- _QUELLENAUSZUG_
* * *

Anspruchsvoller und attraktiver

Letsch forciert den Kaderumbau: VfL will anderen Fußball bieten

Für den sonst so diplomatisch-abwägenden Trainer war es eine ungewohnt deutliche Aussage. Bereits vor dem Spiel in Mönchengladbach Anfang Mai hatte Thomas Letsch für die Sommerpause einen Kaderumbau angekündigt. „Bei mir wird es kein ‚Weiter‘ so geben. Das ist der komplett falsche Ansatz. Wenn uns der Klassenerhalt gelingt, dann möchte ich Dinge verändern, die Mannschaft und die Spielweise weiterentwickeln. Es ist kein Geheimnis, dass im Kader etwas passieren wird“, sagte der Fußballlehrer im Interview mit der Rheinischen Post.

Einfluss auf die Transfers

Auf diese Ankündigung folgen nun Taten. Die bisherigen Transfers – neun Abgänge und sechs Neuverpflichtungen – erfolgten alle im Sinne des Trainers. Zum ersten Mal hat Thomas Letsch im großen Stile Einfluss auf die Gestaltung seiner Mannschaft. Zur Erinnerung: Im vergangenen Jahr war Letsch knapp einen Monat nach Beendigung der Sommertransferperiode nach Bochum gekommen. Den Kader hatten noch Thomas Reis und Manager Sebastian Schindzielorz zusammengestellt. Beide haben den Verein im Spätsommer verlassen.

* * *

- _ANGEZEIGTE EINTRÄGE_
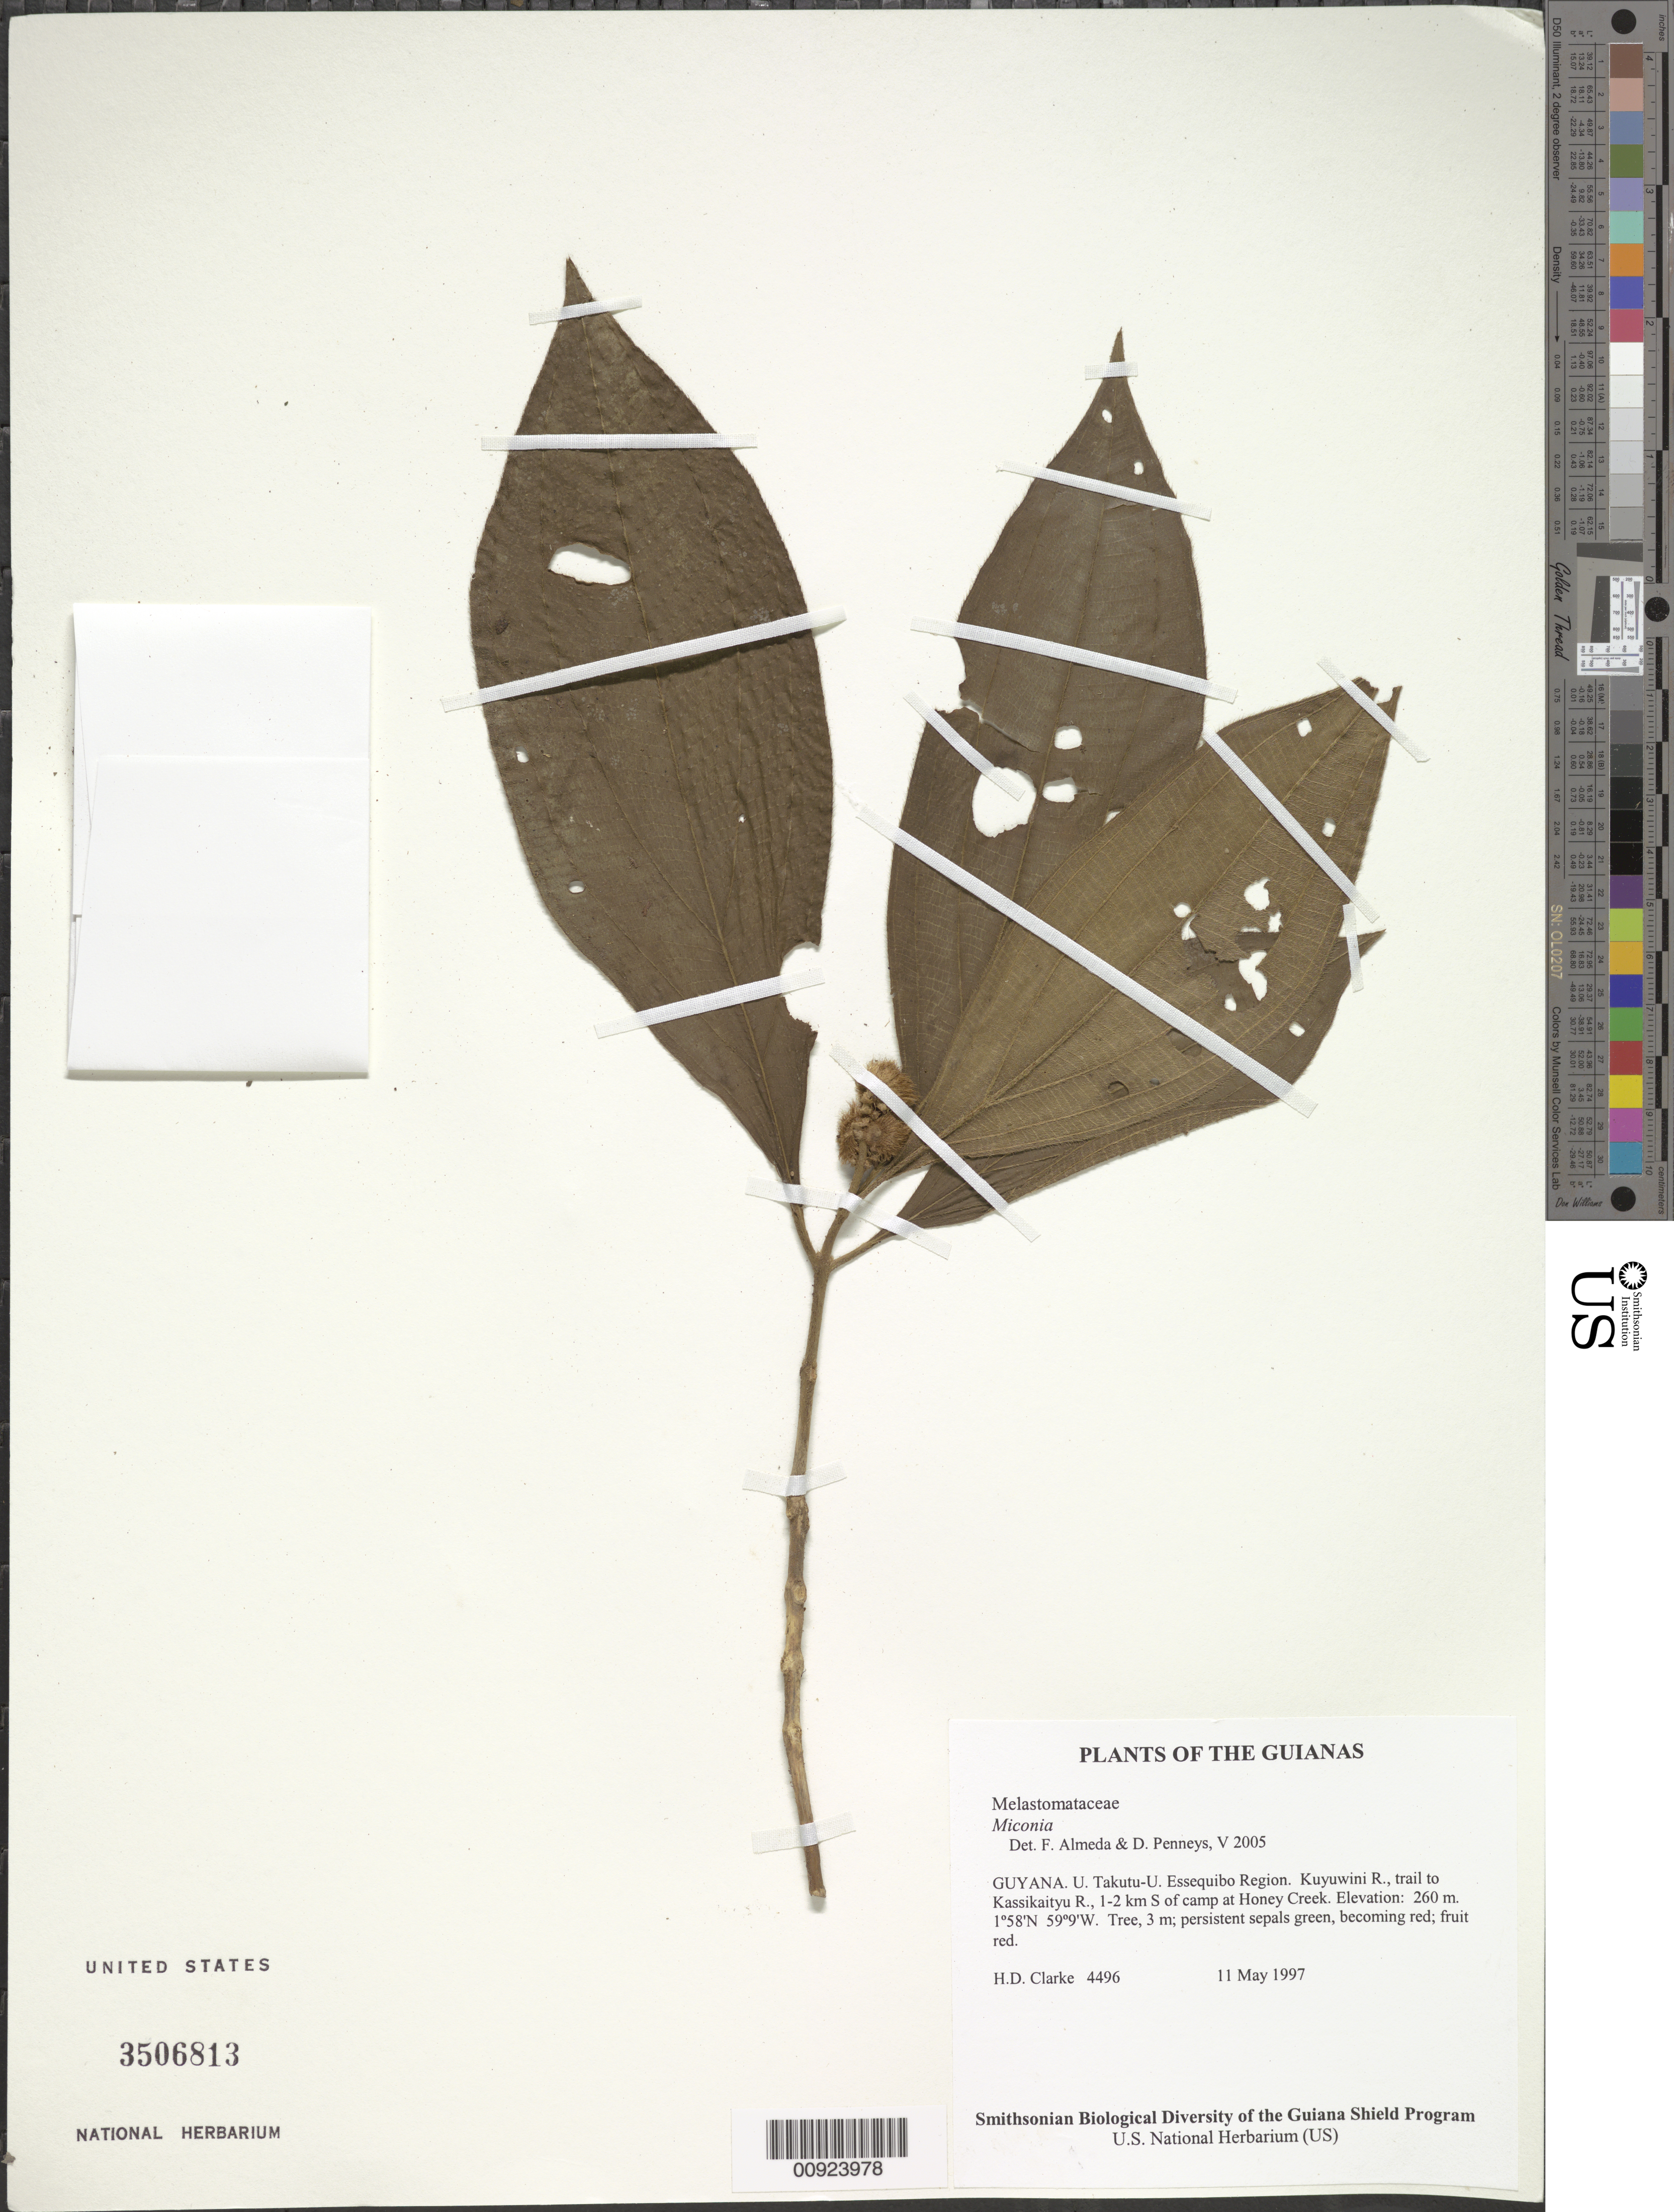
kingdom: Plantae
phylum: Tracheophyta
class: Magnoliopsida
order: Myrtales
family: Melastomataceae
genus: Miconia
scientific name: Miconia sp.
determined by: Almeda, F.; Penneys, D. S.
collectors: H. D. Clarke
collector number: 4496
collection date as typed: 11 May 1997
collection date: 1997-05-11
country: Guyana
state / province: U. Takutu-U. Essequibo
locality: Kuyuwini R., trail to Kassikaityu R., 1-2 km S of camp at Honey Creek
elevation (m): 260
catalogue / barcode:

* * *

Beantworte diese Fragen zum Artikel über den Kaderumbau beim VfL:
(a) Mit welcher Zeitung hat Thomas Letsch das Interview geführt?
(b) Wie viele Abgänge und wie viele Neuverpflichtungen gab es bisher?
(c) Wer hatte den Kader im Vorjahr zusammengestellt?
Die Liste stammt aus einer anderen Quelle als der Artikel über den Kaderumbau beim VfL.

- _ANTWORT_
(a) Mit der Rheinischen Post.
(b) Neun Abgänge und sechs Neuverpflichtungen.
(c) Thomas Reis und Manager Sebastian Schindzielorz.